I. Introduction
- Proteins are often used to regulate transcription initiation, and therefore induction and repression.
II. Transcriptional Regulatory Proteins
- Many of these transcriptional regulatory proteins are DNA-binding proteins that form dimers and attach to short, inverted sequences of bases in the DNA called palindromes.
- Only a small portion of the proteins interacts with the palindromes, and these are referred to as DNA binding domains.
- Examination of numerous transcriptional regulatory proteins has led to the recognition of two common motifs in DNA-binding domains: helix-turn-helix and zinc fingers.
- Helix-turn-helix DNA-binding domains are often observed in transcriptional regulatory proteins.
- Zinc finger DNA-binding domains have been observed in some bacterial regulatory proteins.
III. Negative and Positive Transcriptional Control
- Regulatory proteins can exert either negative or positive control.
- Negative transcriptional control occurs when the binding of the protein to DNA inhibits the initiation of transcription. Regulatory proteins that act in this fashion are called repressor proteins.
- Positive transcriptional control occurs when the binding of the protein to DNA promotes transcription initiation.

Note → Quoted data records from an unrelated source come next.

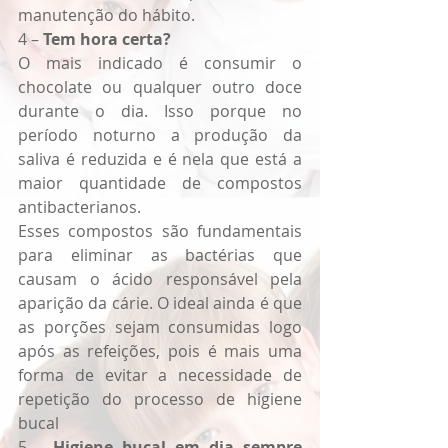
manutenção do hábito.
4 – 
Tem hora certa?
O mais indicado é consumir o 
chocolate ou qualquer outro doce 
durante o dia. Isso porque no 
período noturno a produção da 
saliva é reduzida e é nela que está a 
maior quantidade de compostos 
antibacterianos.
Esses compostos são fundamentais 
para eliminar as bactérias que 
causam o ácido responsável pela 
aparição da cárie. O ideal ainda é que 
as porções sejam consumidas logo 
após as refeições, pois é mais uma 
forma de evitar a necessidade de 
repetição do processo de higiene 
bucal
5 – 
Higiene bucal em dia sempre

These proteins are called activator proteins.
IV. Repressor and Activator Proteins
- Repressor and activator proteins usually function by binding DNA at specific sites.
- In bacteria, repressor proteins attach to a region called the operator, which usually overlaps or is downstream of the promoter (i.e., closer to the coding region).

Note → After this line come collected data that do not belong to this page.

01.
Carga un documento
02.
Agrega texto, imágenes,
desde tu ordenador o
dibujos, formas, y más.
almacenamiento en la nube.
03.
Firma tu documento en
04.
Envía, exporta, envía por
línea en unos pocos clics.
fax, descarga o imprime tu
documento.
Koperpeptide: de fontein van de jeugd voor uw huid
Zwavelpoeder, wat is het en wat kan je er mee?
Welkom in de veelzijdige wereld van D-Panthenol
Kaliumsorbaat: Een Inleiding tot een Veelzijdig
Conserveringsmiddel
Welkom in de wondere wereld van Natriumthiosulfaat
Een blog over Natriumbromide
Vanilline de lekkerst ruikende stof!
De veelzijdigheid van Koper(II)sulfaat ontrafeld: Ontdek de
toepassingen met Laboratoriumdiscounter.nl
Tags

- Activator proteins attach to activator-binding sites. These are often upstream of the promoter (i.e., farther away from the coding region).
V. Regulation of Repressor and Activator Proteins
- Repressor and activator proteins must exist in both active and inactive forms of transcription initiation to be controlled appropriately.
- Their activity is usually modified by small effector molecules, most of which bind the repressor or activator protein noncovalently (i.e., allosteric regulation).
- Figure 14.3 shows the four basic ways in which the interactions of an effector and a regulatory protein can affect transcription.
VI. General Aspects of Regulation
- Gene expression is rarely an all-or-nothing phenomenon; it is a continuum.
- The second aspect of regulation is the “decision-making” process used by microbial cells.
- Consider the regulatory “decisions” made by an E. coli cell.
VII. Conclusion
- The regulation of transcription initiation is a complex process that involves many different types of regulatory proteins and mechanisms.